Knowledge cubes — A proposal for scalable and semantically-guided management of Big Data


[Download Slides]

A Knowledge Cube, or cube for short, is an intelligent and adaptive database instance capable of storing, analyzing, and searching data. Each cube is established based on semantic aspects, e.g., (1) Topical, (2) Contextual, (3) Spatial, or (4) Temporal. A cube specializes in handling data that is only relevant to the cube’s semantics. Knowledge cubes are inspired by two prime architectures: (1) Dataspaces that provides an abstraction for data management where heterogeneous data sources can co-exist and it requires no prespecified unifying schema, and (2) Linked Data that provides best practices for publishing and interlinking structured data on the web.

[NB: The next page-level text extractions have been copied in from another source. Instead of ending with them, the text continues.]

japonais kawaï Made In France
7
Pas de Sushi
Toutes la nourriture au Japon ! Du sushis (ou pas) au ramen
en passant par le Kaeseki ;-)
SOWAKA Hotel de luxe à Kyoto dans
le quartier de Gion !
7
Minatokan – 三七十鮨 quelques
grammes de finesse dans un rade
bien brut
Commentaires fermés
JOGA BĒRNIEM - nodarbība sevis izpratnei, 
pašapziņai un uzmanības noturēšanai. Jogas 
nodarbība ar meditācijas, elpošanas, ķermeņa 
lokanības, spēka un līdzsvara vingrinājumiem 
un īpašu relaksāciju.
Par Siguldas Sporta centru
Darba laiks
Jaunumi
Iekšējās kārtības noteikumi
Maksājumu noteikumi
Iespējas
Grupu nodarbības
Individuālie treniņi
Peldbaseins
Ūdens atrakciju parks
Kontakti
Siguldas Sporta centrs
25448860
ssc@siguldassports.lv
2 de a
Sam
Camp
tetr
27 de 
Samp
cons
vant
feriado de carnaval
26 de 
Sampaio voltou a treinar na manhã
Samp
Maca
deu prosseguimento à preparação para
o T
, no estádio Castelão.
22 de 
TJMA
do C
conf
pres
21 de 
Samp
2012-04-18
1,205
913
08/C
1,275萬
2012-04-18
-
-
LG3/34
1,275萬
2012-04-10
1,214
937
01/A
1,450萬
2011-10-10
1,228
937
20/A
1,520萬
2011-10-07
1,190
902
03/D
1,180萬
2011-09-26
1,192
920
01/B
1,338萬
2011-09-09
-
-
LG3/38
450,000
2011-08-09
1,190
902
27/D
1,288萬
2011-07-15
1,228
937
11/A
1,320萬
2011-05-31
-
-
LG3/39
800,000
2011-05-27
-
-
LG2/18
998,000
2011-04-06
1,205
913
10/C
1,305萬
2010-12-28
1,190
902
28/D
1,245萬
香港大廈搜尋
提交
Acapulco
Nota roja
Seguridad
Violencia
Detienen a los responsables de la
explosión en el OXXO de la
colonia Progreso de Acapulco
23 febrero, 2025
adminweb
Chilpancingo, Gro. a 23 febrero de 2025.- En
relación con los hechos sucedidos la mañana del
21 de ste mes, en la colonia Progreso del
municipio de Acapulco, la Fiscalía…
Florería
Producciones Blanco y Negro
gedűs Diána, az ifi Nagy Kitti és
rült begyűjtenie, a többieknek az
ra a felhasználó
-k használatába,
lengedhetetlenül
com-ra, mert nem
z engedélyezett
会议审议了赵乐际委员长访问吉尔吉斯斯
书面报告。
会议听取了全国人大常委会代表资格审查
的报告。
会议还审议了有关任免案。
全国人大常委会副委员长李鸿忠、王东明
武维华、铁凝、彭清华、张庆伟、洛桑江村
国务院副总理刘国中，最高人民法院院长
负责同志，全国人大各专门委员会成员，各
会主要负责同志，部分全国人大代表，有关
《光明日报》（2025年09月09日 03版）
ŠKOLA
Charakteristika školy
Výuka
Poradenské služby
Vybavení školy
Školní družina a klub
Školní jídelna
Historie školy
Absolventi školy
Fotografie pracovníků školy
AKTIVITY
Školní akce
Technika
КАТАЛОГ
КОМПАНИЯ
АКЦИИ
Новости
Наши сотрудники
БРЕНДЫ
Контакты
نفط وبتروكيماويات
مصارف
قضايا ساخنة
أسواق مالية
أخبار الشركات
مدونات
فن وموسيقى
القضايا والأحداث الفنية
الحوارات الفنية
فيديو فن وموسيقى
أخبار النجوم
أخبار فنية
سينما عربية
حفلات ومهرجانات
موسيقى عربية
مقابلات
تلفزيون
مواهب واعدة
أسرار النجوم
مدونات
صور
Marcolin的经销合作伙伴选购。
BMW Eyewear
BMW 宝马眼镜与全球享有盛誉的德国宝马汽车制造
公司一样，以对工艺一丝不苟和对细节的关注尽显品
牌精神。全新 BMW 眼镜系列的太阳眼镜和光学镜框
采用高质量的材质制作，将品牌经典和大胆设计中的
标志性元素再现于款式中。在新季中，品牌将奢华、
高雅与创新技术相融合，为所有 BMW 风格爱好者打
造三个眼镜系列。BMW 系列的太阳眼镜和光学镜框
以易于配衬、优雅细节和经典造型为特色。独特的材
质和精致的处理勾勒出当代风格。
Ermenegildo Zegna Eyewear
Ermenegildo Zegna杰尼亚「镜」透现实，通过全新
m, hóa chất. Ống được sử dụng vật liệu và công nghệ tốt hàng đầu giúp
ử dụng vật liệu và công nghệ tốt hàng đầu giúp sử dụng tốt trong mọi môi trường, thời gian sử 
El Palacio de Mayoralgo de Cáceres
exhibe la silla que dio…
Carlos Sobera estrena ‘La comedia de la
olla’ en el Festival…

A knowledge cube uses Linked Data as its main building block for its data layer and encompasses some of the data integration abstractions defined by Dataspaces. In this paper, knowledge cubes are proposed as a semantically-guided data management architecture, where data management is influenced by the data semantics rather than by a predefined scheme. Knowledge cubes support the five pillars of Big Data also known as the five V’s, namely Volume, Velocity, Veracity, Variety, and Value. Interesting opportunities can be leveraged when learning the semantics of the data. This paper highlights these opportunities and proposes a strawman design for knowledge cubes along with the research challenges that arise when realizing them.